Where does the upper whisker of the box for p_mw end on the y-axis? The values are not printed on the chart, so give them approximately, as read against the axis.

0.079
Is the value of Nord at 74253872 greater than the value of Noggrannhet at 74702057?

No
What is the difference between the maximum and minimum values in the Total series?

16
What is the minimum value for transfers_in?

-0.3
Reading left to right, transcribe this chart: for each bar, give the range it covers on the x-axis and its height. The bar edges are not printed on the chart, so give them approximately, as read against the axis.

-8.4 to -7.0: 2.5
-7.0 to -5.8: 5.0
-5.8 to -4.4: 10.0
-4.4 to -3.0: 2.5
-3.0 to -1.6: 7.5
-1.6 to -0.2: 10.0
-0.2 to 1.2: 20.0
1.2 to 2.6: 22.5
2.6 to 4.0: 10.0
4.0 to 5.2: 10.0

____

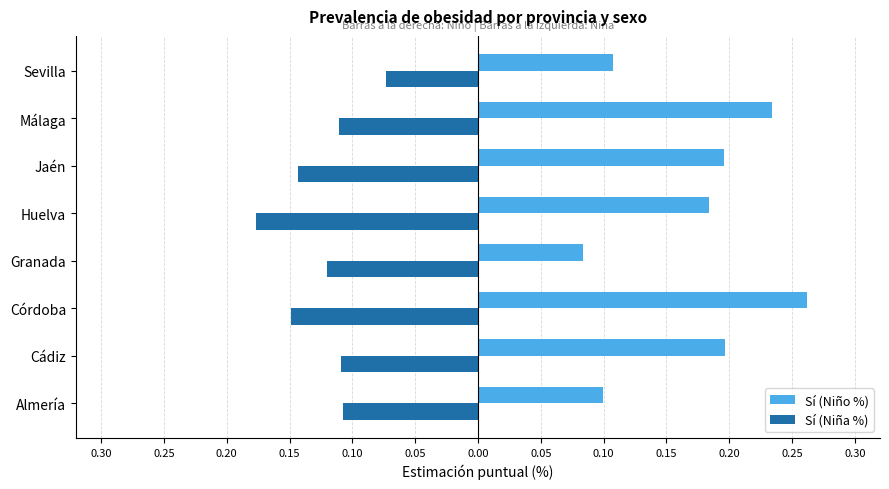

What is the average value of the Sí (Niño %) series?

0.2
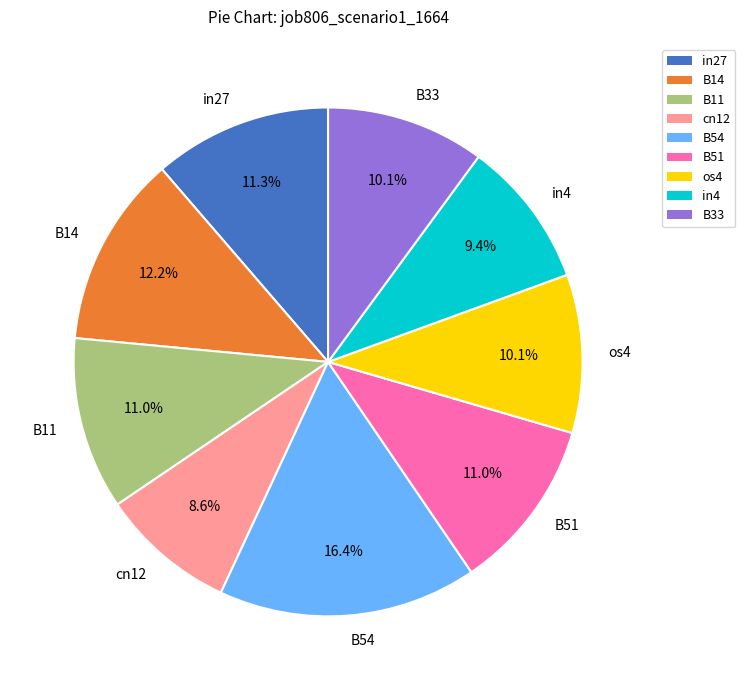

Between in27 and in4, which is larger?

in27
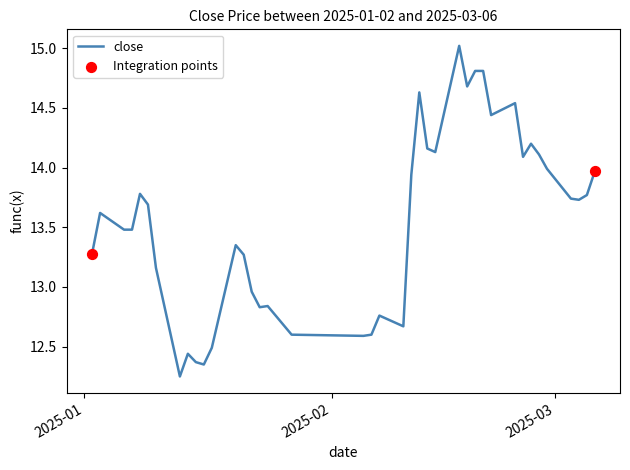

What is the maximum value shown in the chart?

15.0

____

YOUR INSTRUCTIONS: Update the lines starting with the line that contains "Where does the" and going on through the line that contains "Reading left to" by changing "chart" to "graph" wherever it occurs. Leave everything else as it is.

SOLUTION:
Where does the upper whisker of the box for p_mw end on the y-axis? The values are not printed on the graph, so give them approximately, as read against the axis.

0.079
Is the value of Nord at 74253872 greater than the value of Noggrannhet at 74702057?

No
What is the difference between the maximum and minimum values in the Total series?

16
What is the minimum value for transfers_in?

-0.3
Reading left to right, transcribe this graph: for each bar, give the range it covers on the x-axis and its height. The bar edges are not printed on the graph, so give them approximately, as read against the axis.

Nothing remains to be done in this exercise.